* [Your instructions]:
If a record below holds a picture, drop the picture and copy everything else exactly.

* [Entries supplied]:
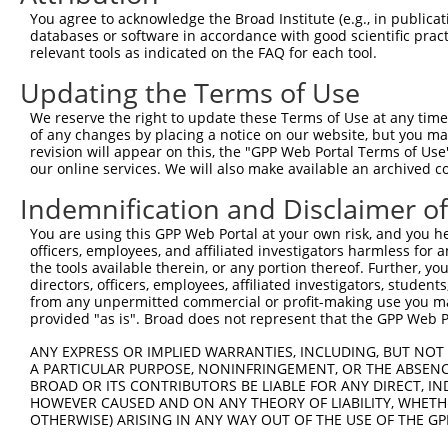
3
TRCN0000052625
CCACTACATCTGGATCGACTT
pLKO.1
396
You agree to acknowledge the Broad Institute (e.g., in publicati
4
TRCN0000052627
CCGATGTGGTTCCAAATGCAA
pLKO.1
417
databases or software in accordance with good scientific pra
relevant tools as indicated on the FAQ for each tool.
5
TRCN0000174244
CCGATGTGGTTCCAAATGCAA
pLKO.1
417
Updating the Terms of Use
Download CSV
We reserve the right to update these Terms of Use at any time.
shRNA constructs with at least a ne
of any changes by placing a notice on our website, but you ma
revision will appear on this, the "GPP Web Portal Terms of Use
This list includes shRNAs that have at least a >84% 
our online services. We will also make available an archived 
regardless of what transcript they were originally de
were originally designed to target: (i) a different is
Indemnification and Disclaimer o
NCBI), (ii) a transcript of an orthologous gene (in 
You are using this GPP Web Portal at your own risk, and you he
or (iii) a transcript of a different gene (from the sam
officers, employees, and affiliated investigators harmless for
the tools available therein, or any portion thereof. Further, yo
above result set.
directors, officers, employees, affiliated investigators, students,
from any unpermitted commercial or profit-making use you mak
Download CSV
provided "as is". Broad does not represent that the GPP Web Por
All ORF constructs matching this tr
ANY EXPRESS OR IMPLIED WARRANTIES, INCLUDING, BUT NOT 
A PARTICULAR PURPOSE, NONINFRINGEMENT, OR THE ABSENCE
BROAD OR ITS CONTRIBUTORS BE LIABLE FOR ANY DIRECT, IN
Clone ID
DNA Barcode
Vector
HOWEVER CAUSED AND ON ANY THEORY OF LIABILITY, WHETHER
OTHERWISE) ARISING IN ANY WAY OUT OF THE USE OF THE GP
1
TRCN0000488521
GAACTTAAACATACCTTACTTGCC
pLX_317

* [Exercise result]:
3
TRCN0000052625
CCACTACATCTGGATCGACTT
pLKO.1
396
You agree to acknowledge the Broad Institute (e.g., in publicati
4
TRCN0000052627
CCGATGTGGTTCCAAATGCAA
pLKO.1
417
databases or software in accordance with good scientific pra
relevant tools as indicated on the FAQ for each tool.
5
TRCN0000174244
CCGATGTGGTTCCAAATGCAA
pLKO.1
417
Updating the Terms of Use
Download CSV
We reserve the right to update these Terms of Use at any time.
shRNA constructs with at least a ne
of any changes by placing a notice on our website, but you ma
revision will appear on this, the "GPP Web Portal Terms of Use
This list includes shRNAs that have at least a >84% 
our online services. We will also make available an archived 
regardless of what transcript they were originally de
were originally designed to target: (i) a different is
Indemnification and Disclaimer o
NCBI), (ii) a transcript of an orthologous gene (in 
You are using this GPP Web Portal at your own risk, and you he
or (iii) a transcript of a different gene (from the sam
officers, employees, and affiliated investigators harmless for
the tools available therein, or any portion thereof. Further, yo
above result set.
directors, officers, employees, affiliated investigators, students,
from any unpermitted commercial or profit-making use you mak
Download CSV
provided "as is". Broad does not represent that the GPP Web Por
All ORF constructs matching this tr
ANY EXPRESS OR IMPLIED WARRANTIES, INCLUDING, BUT NOT 
A PARTICULAR PURPOSE, NONINFRINGEMENT, OR THE ABSENCE
BROAD OR ITS CONTRIBUTORS BE LIABLE FOR ANY DIRECT, IN
Clone ID
DNA Barcode
Vector
HOWEVER CAUSED AND ON ANY THEORY OF LIABILITY, WHETHER
OTHERWISE) ARISING IN ANY WAY OUT OF THE USE OF THE GP
1
TRCN0000488521
GAACTTAAACATACCTTACTTGCC
pLX_317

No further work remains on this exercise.